Llegó el apagón que nos puso a todos en jaque. Lo que todo el mundo pensó en ese momento fue en el móvil, la vitro, internet o el transporte… Sin embargo, fuimos miles los que nos vimos en otra tesitura.
Los enfermos que requieren oxigenoterapia domiciliaria, personas que dependemos de sillas de ruedas eléctricas, pacientes que necesitamos refrigeración constante para nuestros medicamentos, o aquellos que se alimentan por sondas que requieren energía para funcionar, enfrentamos una realidad mucho más urgente y peligrosa que el resto de la población cuando ocurre un apagón. El problema no es menor ni ocasional. Con el aumento del uso domiciliario de dispositivos médicos, cada vez más personas dependemos de la electricidad para mantenernos con vida. Y, sin embargo, la planificación ante emergencias sigue sin contemplar adecuadamente nuestras necesidades.
Existen también personas con discapacidad que trabajan o estudian fuera de casa, y para quienes un apagón puede representar un bloqueo total de movilidad. Pensemos en los que dependen del ascensor para salir de su edificio o los que quedaron varados en sus oficinas y aulas. Incluso en los que quedaron atrapados en un transporte público. A menudo, ya enfrentamos obstáculos a diario para acceder a la vida laboral o académica en igualdad de condiciones. Un apagón amplifica esas barreras hasta el extremo.
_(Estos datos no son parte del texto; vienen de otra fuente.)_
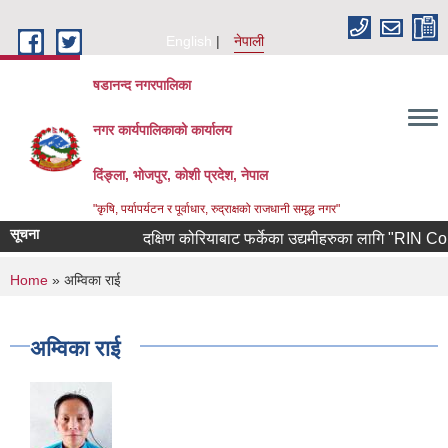
Skip to main content
English
नेपाली
षडानन्द नगरपालिका
नगर कार्यपालिकाको कार्यालय
दिंङ्ला, भोजपुर, कोशी प्रदेश, नेपाल
"कृषि, पर्यापर्यटन र पूर्वाधार, रुद्राक्षको राजधानी समृद्ध नगर"
सूचना
दक्षिण कोरियाबाट फर्केका उद्यमीहरुका लागि "RIN Cohort ll
You are here
Home
» अम्विका राई
अम्विका राई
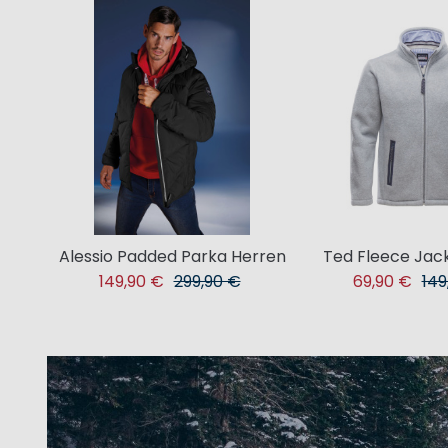
Alessio Padded Parka Herren
Ted Fleece Jac
149,90 €
299,90 €
69,90 €
149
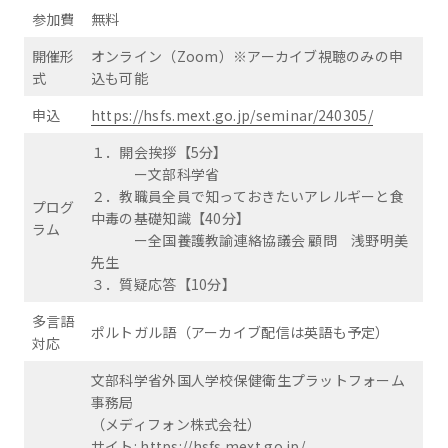
参加費
無料
開催形
オンライン（Zoom）※アーカイブ視聴のみの申
式
込も可能
申込
https://hsfs.mext.go.jp/seminar/240305/
１．開会挨拶【5分】
ー文部科学省
２．教職員全員で知っておきたいアレルギーと食
プログ
中毒の基礎知識【40分】
ラム
ー全国養護教諭連絡協議会 顧問 浅野明美
先生
３．質疑応答【10分】
多言語
ポルトガル語（アーカイブ配信は英語も予定）
対応
文部科学省外国人学校保健衛生プラットフォーム
事務局
（メディフォン株式会社）
サイト:
https://hsfs.mext.go.jp/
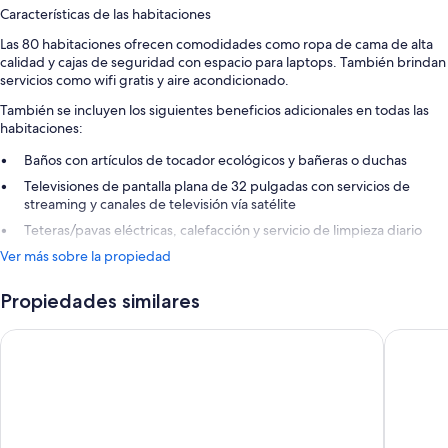
Características de las habitaciones
Las 80 habitaciones ofrecen comodidades como ropa de cama de alta
calidad y cajas de seguridad con espacio para laptops. También brindan
servicios como wifi gratis y aire acondicionado.
También se incluyen los siguientes beneficios adicionales en todas las
habitaciones:
Baños con artículos de tocador ecológicos y bañeras o duchas
Televisiones de pantalla plana de 32 pulgadas con servicios de
streaming y canales de televisión vía satélite
Teteras/pavas eléctricas, calefacción y servicio de limpieza diario
Ver más sobre la propiedad
Propiedades similares
Catalonia Reina Victoria
Parador 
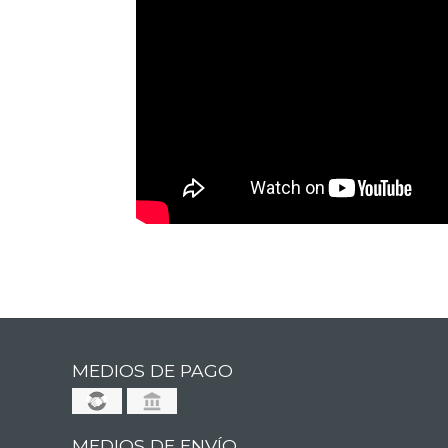
MEDIOS DE PAGO
MEDIOS DE ENVÍO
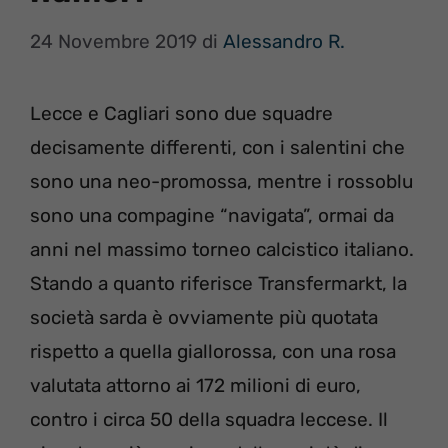
24 Novembre 2019
di
Alessandro R.
Lecce e Cagliari sono due squadre
decisamente differenti, con i salentini che
sono una neo-promossa, mentre i rossoblu
sono una compagine “navigata”, ormai da
anni nel massimo torneo calcistico italiano.
Stando a quanto riferisce Transfermarkt, la
società sarda è ovviamente più quotata
rispetto a quella giallorossa, con una rosa
valutata attorno ai 172 milioni di euro,
contro i circa 50 della squadra leccese. Il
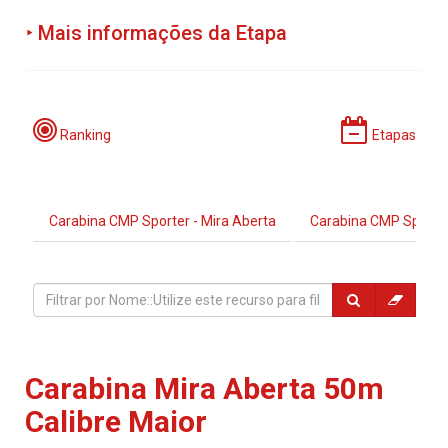
‣ Mais informações da Etapa
Programação:
Ranking
Etapas
Carabina CMP Sporter - Mira Aberta
Carabina CMP Sporter
Período de Incrições:
Locais:
Carabina Mira Aberta 50m
Calibre Maior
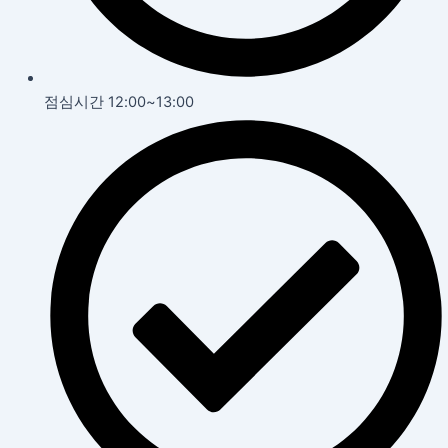
점심시간 12:00~13:00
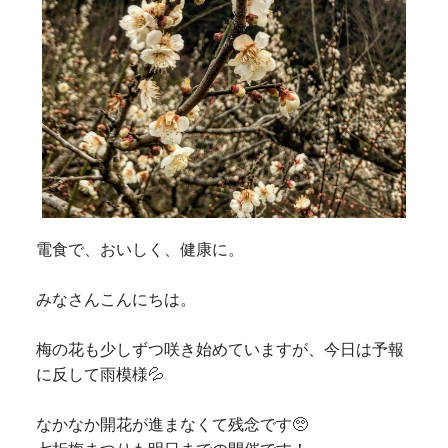
電食で、おいしく、健康に。
みなさんこんにちは。
梅の花も少しずつ咲き始めていますが、今日は予報
に反して雨模様💦
なかなか開花が進まなくて残念です🥺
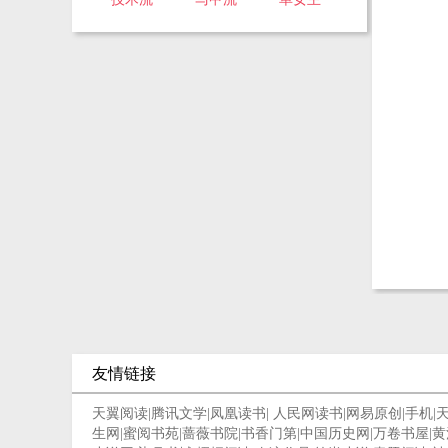
友情链接
天翼阅读
|
腾讯文学
|
凤凰读书
|
人民网读书
|
网易原创
|
手机
|
生网
|
蜜阅书苑
|
蔷薇书院
|
书香门第
|
中国历史网
|
万卷书屋
|
黄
La infraestructura energética raramente está diseñada con prioridad para estos casos. Las alertas de emergencia no siempre se adaptan a quienes tienen discapacidades auditivas o cognitivas. Y en ocasiones, los servicios sociales carecen de un registro actualizado de personas en situación de dependencia, lo que hace imposible actuar con rapidez en una crisis.
Es urgente que se adopten protocolos específicos para proteger a nuestro colectivo en caso de interrupciones eléctricas. No podemos seguir ignorando esta vulnerabilidad. Porque un apagón puede durar unas horas, pero para una persona dependiente, ese tiempo puede marcar la diferencia entre la vida y la muerte.